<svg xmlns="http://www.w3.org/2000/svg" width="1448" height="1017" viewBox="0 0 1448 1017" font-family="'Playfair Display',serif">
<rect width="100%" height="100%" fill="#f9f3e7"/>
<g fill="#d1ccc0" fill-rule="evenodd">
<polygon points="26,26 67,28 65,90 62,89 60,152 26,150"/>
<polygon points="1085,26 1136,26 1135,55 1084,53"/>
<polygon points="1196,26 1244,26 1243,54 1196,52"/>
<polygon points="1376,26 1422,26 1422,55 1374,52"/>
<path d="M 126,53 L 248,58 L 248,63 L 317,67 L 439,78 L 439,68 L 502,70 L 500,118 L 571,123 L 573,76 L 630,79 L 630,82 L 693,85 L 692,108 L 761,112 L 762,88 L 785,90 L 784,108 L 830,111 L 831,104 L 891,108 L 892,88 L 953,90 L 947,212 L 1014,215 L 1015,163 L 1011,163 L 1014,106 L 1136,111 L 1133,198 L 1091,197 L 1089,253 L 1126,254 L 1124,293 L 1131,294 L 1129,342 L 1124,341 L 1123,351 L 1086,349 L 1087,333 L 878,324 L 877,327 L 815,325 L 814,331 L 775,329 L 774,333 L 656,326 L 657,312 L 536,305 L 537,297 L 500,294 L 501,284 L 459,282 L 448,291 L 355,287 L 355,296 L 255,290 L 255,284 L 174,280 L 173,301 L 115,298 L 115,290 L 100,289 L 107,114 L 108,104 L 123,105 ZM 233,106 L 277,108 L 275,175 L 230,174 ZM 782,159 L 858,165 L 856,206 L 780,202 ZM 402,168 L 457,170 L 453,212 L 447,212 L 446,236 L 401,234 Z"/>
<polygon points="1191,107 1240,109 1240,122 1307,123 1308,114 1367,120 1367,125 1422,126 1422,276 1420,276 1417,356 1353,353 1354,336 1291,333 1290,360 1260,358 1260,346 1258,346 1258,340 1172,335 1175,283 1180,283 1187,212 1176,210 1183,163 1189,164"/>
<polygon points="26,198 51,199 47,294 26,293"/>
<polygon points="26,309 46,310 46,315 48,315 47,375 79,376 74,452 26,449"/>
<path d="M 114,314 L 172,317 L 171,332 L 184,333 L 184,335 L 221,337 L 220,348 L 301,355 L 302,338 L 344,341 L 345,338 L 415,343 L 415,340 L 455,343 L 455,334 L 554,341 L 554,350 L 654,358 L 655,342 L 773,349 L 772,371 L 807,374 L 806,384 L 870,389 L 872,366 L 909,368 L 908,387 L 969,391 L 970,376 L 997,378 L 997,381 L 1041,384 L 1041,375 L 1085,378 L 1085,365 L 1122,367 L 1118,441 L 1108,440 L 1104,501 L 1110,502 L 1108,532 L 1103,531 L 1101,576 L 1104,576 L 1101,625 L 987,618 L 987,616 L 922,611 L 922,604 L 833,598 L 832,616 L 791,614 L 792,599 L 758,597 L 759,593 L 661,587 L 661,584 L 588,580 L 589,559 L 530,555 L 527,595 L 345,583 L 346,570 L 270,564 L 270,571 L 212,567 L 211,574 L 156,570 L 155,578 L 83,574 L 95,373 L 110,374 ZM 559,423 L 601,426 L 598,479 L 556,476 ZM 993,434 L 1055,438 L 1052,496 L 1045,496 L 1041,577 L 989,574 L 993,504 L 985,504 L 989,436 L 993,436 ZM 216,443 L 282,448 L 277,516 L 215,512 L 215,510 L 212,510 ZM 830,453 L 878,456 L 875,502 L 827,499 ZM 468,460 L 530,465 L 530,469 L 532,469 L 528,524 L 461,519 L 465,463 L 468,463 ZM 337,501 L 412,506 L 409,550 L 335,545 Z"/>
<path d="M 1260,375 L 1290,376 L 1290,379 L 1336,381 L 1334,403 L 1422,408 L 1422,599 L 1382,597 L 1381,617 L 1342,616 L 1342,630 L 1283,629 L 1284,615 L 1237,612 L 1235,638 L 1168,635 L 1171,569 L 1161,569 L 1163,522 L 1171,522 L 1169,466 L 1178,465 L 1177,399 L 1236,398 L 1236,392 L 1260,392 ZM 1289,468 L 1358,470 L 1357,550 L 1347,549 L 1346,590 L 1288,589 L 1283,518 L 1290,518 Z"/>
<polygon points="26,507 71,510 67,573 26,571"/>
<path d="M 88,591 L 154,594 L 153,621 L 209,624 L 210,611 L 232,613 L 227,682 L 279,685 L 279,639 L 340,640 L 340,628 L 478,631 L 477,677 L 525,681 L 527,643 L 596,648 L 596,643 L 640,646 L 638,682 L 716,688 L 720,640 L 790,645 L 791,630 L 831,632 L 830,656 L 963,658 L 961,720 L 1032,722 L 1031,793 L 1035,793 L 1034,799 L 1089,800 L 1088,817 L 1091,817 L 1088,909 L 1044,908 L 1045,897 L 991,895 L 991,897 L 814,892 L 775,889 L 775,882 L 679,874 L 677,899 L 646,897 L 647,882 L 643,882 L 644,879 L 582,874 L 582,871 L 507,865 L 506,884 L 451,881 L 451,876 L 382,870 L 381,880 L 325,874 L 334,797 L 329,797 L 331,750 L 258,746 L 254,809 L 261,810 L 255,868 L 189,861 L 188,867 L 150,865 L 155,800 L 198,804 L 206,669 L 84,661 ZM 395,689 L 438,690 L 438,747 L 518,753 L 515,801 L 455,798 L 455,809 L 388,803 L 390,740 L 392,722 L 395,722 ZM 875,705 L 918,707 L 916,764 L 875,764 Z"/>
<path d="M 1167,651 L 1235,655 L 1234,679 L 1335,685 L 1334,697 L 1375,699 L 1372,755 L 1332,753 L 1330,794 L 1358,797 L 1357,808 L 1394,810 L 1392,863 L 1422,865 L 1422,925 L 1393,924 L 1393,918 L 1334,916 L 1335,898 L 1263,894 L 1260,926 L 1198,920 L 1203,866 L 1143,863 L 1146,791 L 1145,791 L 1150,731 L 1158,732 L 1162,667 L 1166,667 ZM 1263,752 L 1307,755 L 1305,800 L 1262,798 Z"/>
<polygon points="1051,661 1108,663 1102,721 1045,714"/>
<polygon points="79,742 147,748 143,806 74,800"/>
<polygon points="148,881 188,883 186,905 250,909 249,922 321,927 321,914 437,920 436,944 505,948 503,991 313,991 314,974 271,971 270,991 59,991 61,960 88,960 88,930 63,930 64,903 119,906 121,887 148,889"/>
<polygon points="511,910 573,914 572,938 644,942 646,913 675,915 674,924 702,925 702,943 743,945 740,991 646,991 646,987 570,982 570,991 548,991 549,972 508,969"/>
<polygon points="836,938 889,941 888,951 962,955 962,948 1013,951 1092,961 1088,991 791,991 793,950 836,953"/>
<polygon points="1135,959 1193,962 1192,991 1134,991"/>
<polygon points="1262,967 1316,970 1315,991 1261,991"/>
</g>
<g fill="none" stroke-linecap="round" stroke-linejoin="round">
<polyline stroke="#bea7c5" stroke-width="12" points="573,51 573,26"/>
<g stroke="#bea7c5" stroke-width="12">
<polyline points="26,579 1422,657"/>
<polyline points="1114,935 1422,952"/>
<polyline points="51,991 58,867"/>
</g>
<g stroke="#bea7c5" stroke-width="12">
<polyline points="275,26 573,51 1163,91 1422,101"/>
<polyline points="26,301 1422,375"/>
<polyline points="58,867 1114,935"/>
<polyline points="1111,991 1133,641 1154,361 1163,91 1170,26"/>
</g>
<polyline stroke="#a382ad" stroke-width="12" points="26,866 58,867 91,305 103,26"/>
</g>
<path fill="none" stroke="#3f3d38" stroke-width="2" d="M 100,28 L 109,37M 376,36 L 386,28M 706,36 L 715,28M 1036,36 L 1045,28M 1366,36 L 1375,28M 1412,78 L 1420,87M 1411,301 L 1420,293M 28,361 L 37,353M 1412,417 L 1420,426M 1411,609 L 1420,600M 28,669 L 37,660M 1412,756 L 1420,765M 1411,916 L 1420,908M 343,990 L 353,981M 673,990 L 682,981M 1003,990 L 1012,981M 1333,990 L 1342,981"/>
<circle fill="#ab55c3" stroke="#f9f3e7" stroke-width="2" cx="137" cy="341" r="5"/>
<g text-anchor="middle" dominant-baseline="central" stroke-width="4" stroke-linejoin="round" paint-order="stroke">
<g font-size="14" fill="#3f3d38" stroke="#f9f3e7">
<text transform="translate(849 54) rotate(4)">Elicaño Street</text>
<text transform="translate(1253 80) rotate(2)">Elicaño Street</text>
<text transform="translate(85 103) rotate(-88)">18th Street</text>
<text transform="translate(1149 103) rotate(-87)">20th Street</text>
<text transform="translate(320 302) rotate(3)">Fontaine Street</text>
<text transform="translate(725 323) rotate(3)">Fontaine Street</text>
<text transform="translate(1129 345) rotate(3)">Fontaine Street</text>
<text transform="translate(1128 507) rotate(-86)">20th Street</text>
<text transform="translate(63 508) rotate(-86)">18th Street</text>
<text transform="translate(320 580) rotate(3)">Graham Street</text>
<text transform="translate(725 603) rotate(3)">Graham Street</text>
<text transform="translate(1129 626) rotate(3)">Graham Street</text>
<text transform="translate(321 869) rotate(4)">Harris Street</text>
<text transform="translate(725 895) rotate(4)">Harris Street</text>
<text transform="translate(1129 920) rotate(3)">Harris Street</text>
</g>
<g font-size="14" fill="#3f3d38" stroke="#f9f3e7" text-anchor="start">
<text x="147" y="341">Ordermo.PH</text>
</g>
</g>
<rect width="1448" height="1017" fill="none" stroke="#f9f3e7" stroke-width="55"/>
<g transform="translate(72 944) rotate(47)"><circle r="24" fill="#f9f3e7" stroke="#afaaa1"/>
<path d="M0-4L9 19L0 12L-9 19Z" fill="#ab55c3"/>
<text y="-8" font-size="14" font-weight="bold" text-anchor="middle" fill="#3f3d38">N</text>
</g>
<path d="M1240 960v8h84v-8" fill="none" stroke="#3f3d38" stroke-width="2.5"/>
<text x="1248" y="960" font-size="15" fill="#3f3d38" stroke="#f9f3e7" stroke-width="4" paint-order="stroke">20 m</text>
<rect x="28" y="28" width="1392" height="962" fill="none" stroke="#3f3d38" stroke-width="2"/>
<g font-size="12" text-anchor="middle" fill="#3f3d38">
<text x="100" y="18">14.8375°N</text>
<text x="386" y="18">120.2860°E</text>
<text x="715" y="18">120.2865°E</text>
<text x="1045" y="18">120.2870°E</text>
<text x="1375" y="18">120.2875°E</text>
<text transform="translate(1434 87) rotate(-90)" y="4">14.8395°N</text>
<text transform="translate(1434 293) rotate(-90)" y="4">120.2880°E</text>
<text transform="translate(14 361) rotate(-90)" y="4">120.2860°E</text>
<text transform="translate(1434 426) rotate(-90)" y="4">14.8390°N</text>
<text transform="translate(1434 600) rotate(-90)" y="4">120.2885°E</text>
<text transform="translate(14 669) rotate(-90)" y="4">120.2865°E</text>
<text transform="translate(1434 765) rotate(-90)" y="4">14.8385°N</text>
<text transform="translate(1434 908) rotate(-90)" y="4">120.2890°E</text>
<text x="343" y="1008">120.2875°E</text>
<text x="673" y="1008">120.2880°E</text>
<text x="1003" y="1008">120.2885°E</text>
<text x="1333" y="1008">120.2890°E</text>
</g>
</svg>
-----
Spot every line in the entries that includes the word "round", and copy each one out.

Exercise answer:
<g fill="none" stroke-linecap="round" stroke-linejoin="round">
<g text-anchor="middle" dominant-baseline="central" stroke-width="4" stroke-linejoin="round" paint-order="stroke">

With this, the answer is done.